El anuncio llega después de que el presidente Donald Trump informara el sábado sobre la destrucción total de tres instalaciones nucleares clave de Irán —Fordow, Natanz e Isfahán— durante la operación militar denominada Martillo de Medianoche. Según el Pentágono, en la misión participaron siete bombarderos B-2, que volaron durante 18 horas sin ser detectados por los sistemas defensivos iraníes.
“Hemos devastado el programa nuclear iraní”, afirmó Hegseth, en una rueda de prensa. “Pero nuestro objetivo no es Irán como país, sino su capacidad nuclear”, reiteró.

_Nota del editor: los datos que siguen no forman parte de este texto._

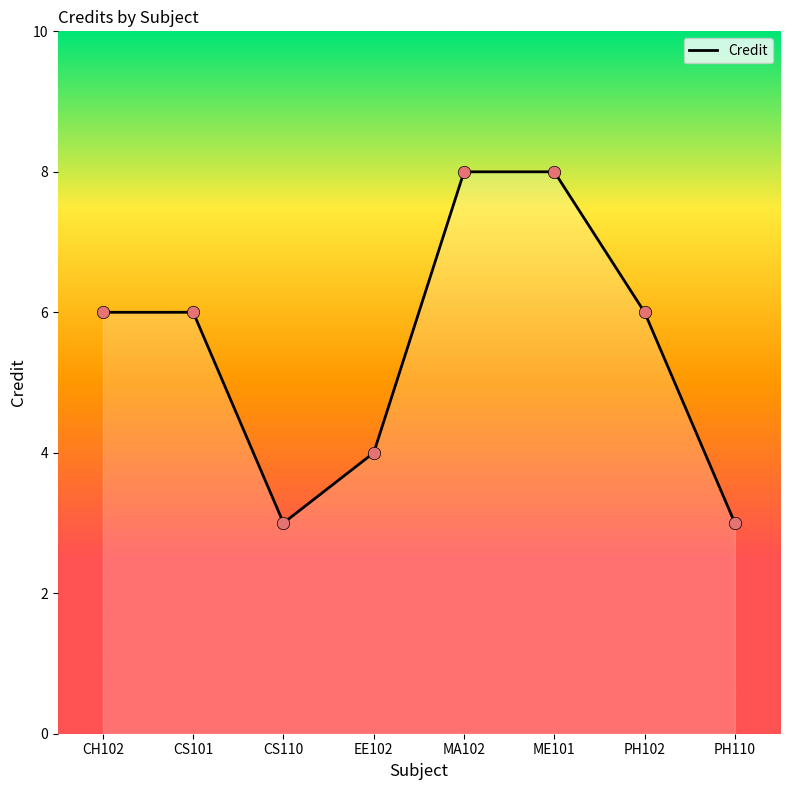

What is the change in value from CH102 to PH110?

-3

Reacciones internacionales y riesgo de escalada
Tras el ataque estadounidense, medios iraníes reportaron una fuerte explosión en la provincia de Bushehr, donde se encuentra la única central nuclear operativa del país. El Organismo Internacional de Energía Atómica (OIEA) advirtió que un ataque directo a esa planta podría liberar radiactividad en un radio de cientos de kilómetros.
A pesar de la magnitud de los ataques, las autoridades nucleares de Irán, Arabia Saudita y el OIEA señalaron que no se han registrado niveles peligrosos de radiación hasta el momento.
Desde Israel, el portavoz militar Effie Defrin informó que aún se verifican los efectos del bombardeo a la instalación de Fordow. Mientras tanto, Irán respondió con una andanada de misiles que impactaron en zonas residenciales de Tel Aviv, dejando al menos 23 heridos, según servicios de emergencia israelíes. En represalia, Israel continuó bombardeando objetivos militares en suelo iraní.
El Ministerio de Salud iraní reportó más de 400 muertos y más de 3 mil heridos desde el inicio de la ofensiva israelí el 13 de junio. Por su parte, los ataques iraníes han causado al menos 25 muertes en territorio israelí.
Tensión diplomática y condenas globales
El presidente iraní, Masud Pezeshkian, calificó los bombardeos estadounidenses como una “agresión directa” y prometió represalias durante una llamada con su homólogo francés, Emmanuel Macron. “Estados Unidos debe recibir una respuesta”, advirtió.
También acusó a Washington de sabotear las negociaciones nucleares en curso, mediadas por Omán. “Estados Unidos y el régimen sionista han volado por los aires el diálogo”, declaró el ministro de Exteriores, Abás Araqchi.
La comunidad internacional reaccionó con preocupación. China, Rusia y Omán condenaron firmemente el ataque estadounidense, mientras que Arabia Saudita, Irak y Catar advirtieron sobre el riesgo de una mayor desestabilización regional. La Unión Europea pidió a todas las partes un alto al fuego inmediato.
Los Guardianes de la Revolución iraníes advirtieron a Estados Unidos que “espere represalias que lamentará”, mientras que los rebeldes hutíes de Yemen, aliados de Irán, declararon que el ataque “equivale a una declaración de guerra”.